人口減少社会を迎えた日本で農業の将来を考えたときに、ひとつはデータ活用や自動運転などを使った「スマート農業」を急速に推進していくことが必要となります。政府は「未来投資戦略2018」のなかで”2025年までに農業の担い手のほぼすべてがデータを活用した農業を実践する”ことを目標としています。
そうしたなかで、担い手不足も大きな課題となっています。
現在、中小企業で次の世代に事業を引き継ぐ「事業承継」が課題となっていますが、農業においても同様です。
また、若い世代の就農も課題になっているのですが、人手不足という買い手市場にあるなかで、49才以下の新規就農者はここ数年右肩下がりになっています。現在の農業の有効求人倍率は「1.7」ということです。

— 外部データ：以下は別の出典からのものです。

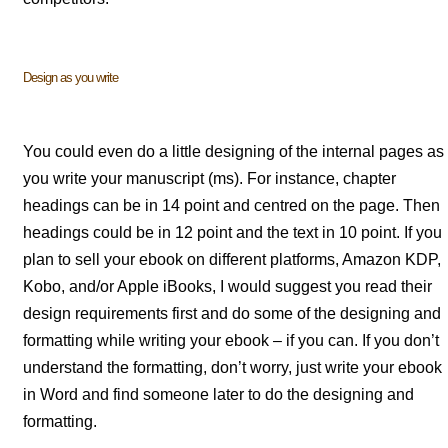
Design as you write
You could even do a little designing of the internal pages as
you write your manuscript (ms). For instance, chapter
headings can be in 14 point and centred on the page. Then
headings could be in 12 point and the text in 10 point. If you
plan to sell your ebook on different platforms, Amazon KDP,
Kobo, and/or Apple iBooks, I would suggest you read their
design requirements first and do some of the designing and
formatting while writing your ebook – if you can. If you don’t
understand the formatting, don’t worry, just write your ebook
in Word and find someone later to do the designing and
formatting.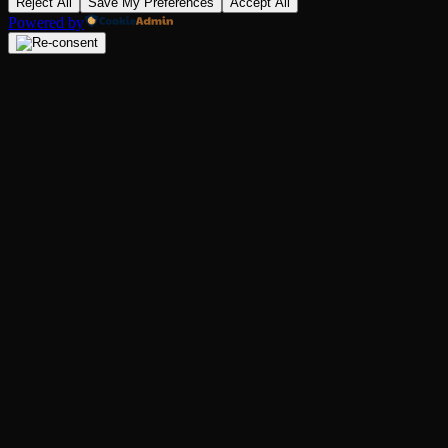
Reject All
Save My Preferences
Accept All
Powered by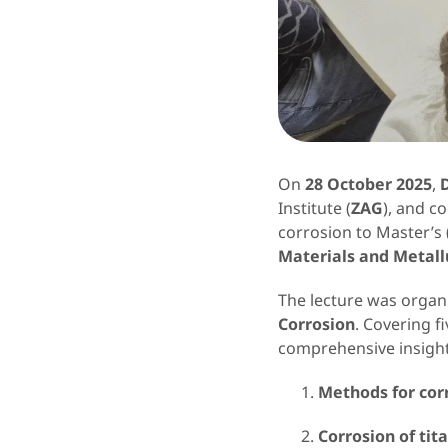
On
28 October 2025
,
Institute (
ZAG
), and c
corrosion to Master’s
Materials and Metall
The lecture was organi
Corrosion
. Covering f
comprehensive insight
Methods for cor
Corrosion of tit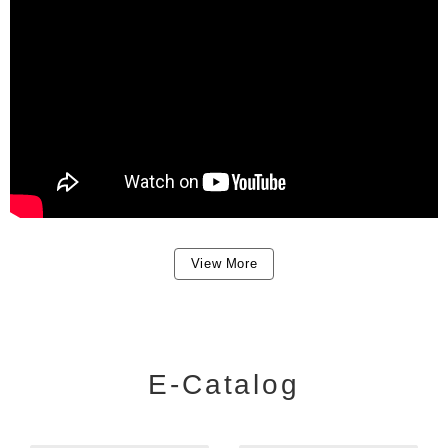
View More
E-Catalog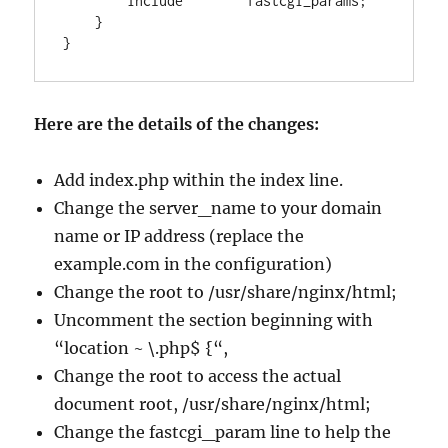
        include        fastcgi_params;

    }

Here are the details of the changes:
Add index.php within the index line.
Change the server_name to your domain
name or IP address (replace the
example.com in the configuration)
Change the root to /usr/share/nginx/html;
Uncomment the section beginning with
“location ~ \.php$ {“,
Change the root to access the actual
document root, /usr/share/nginx/html;
Change the fastcgi_param line to help the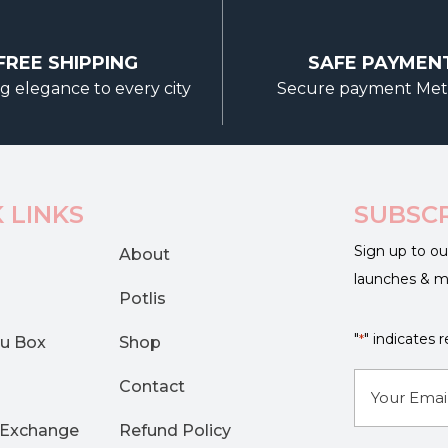
options
may
FREE SHIPPING
SAFE PAYMEN
be
g elegance to every city
Secure payment Me
chosen
on
the
product
page
 LINKS
SUBSC
Sign up to ou
About
launches & 
Potlis
"
" indicates r
*
u Box
Shop
E-
Contact
mail
 Exchange
Refund Policy
*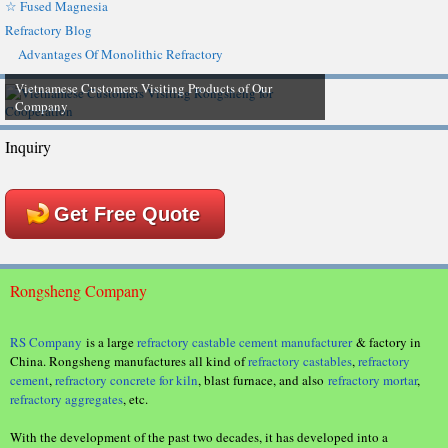
☆ Fused Magnesia
Refractory Blog
Advantages Of Monolithic Refractory
Vietnamese Customers Visiting Products of Our
Company
Inquiry
Get Free Quote
Rongsheng Company
RS Company
is a large
refractory castable cement manufacturer
& factory in
China. Rongsheng manufactures all kind of
refractory castables
,
refractory
cement
,
refractory concrete for kiln
, blast furnace, and also
refractory mortar
,
refractory aggregates
, etc.
With the development of the past two decades, it has developed into a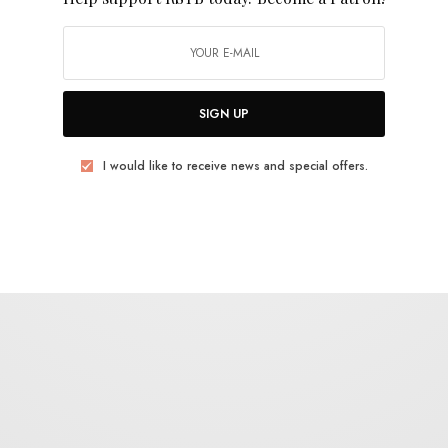
uld like to receive news and special offers.
SIGN UP
AVE
ROBERT SOTELO
UPSET THE RHYTHM
I would like to receive news and special offers.
TWEET
PIN
SHARE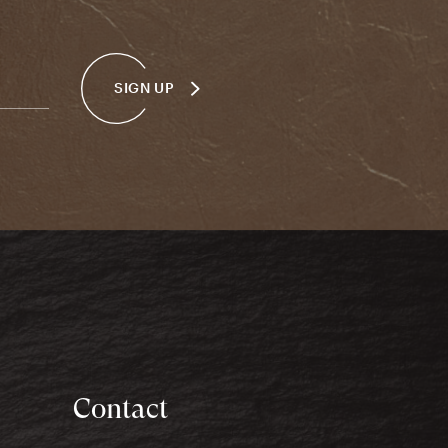
SIGN UP
Contact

今後の農業を考えたときに、輸出をどう拡大していくかというのは不可欠な視点になります。
人口減少で国内の市場はどうしても縮小していきます。一方で、世界の食料需要は2015年に890兆円だったものが、2030年には1,360兆円まで増加することが見込まれています。
しかしそれには国内の体制が追いついていないのが現状だそうです。
輸出先の国の規制(輸入規制)に対応するには、農産物や農産加工品の安全性の証明が必要になります。
ところが国内で加工施設を造るにもHACCPを始めとした認定に保健所の対応が追いつかず事業が進まない、といったことや、食品衛生証明書は保健所、放射性物質証明書は水産庁と窓口が異なり手続きが煩雑になっていることなど、事業者が輸出に取り組むにも様々な課題があるのが現状です。
スピード感が必要なビジネスの現場で、手続きに時間がかかるればビジネスチャンスを逃すことになってしまいます。
これには省庁横断で取り組まなくてはならないことから、現在、国では政府一体となって輸入規制対応に取り組む体制をつくっているとのことです。
その他、障がいを持った方が農業分野で活躍して社会参画を実現する「農福連携」についても聞きました。